By Dr. Dave Hnida

(CBS4) – Would you know what to do if a coworker keeled over from a heart attack? Do you know CPR? Do you know how to use an AED? (Do you even know what an AED, or “Automated External Defibrillator,” is?)

A new study from the American Heart Association says the majority of people in the workplace would answer “No” to these questions. In fact, most people don’t even know where the AED is located if there is one in the workplace.

And that’s a problem, since we know that while calling 911 is always a first good step, performing CPR, or better yet, using an AED can buy valuable time until professional helps arrives.

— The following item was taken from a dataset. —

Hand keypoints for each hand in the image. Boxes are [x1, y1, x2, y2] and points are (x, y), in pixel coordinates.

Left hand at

Most heart “attacks” are actually a situation where either the heart stops beating altogether, or beats in such a rapid, chaotic rhythm that the heart can’t get blood to the brain. Both can obviously be fatal unless something like CPR or an AED is used.

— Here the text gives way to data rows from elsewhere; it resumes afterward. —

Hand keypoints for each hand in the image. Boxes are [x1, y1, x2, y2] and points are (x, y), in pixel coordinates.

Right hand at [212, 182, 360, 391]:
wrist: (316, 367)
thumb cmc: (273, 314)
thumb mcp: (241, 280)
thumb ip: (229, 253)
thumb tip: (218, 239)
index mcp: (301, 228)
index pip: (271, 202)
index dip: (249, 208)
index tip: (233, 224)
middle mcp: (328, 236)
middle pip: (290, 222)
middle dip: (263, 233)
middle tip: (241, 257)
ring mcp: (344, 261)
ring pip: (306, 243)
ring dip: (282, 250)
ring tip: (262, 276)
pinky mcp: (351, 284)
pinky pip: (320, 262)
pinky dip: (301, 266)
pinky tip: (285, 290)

These days, we teach folks to do “hand-only” CPR, in other words, no mouth–to-mouth as in years past — just rapid chest compressions.

Even better and more effective: an AED. It’s a small machine that you pop off the wall, turn on and stand back as it automatically checks heart rhythm and delivers a shock to restore the heart to a more regular rhythm and rate if needed.

(credit: CBS)

Most companies don’t offer CPR training or have an AED in the building — some say it’s because of liability and/or cost. But there is little risk liability for good-faith first aid, and an AED costs about $1,000. Not much.

The best track record for training and equipment are schools and educational facilities. The worst tend to be restaurants and hotels (places where you would think they would be needed most). In this survey, a common line of thought was “someone will know what to do.” Yet that “someone” may be looking at you to act.

LINK: redcross.org/take-a-class/cpr

Bottom line, don’t be afraid to bug your employer about training and equipment (I know, easier said than done), and in the meantime, take a class on your own. Any knowledge that could save a life is good knowledge to have.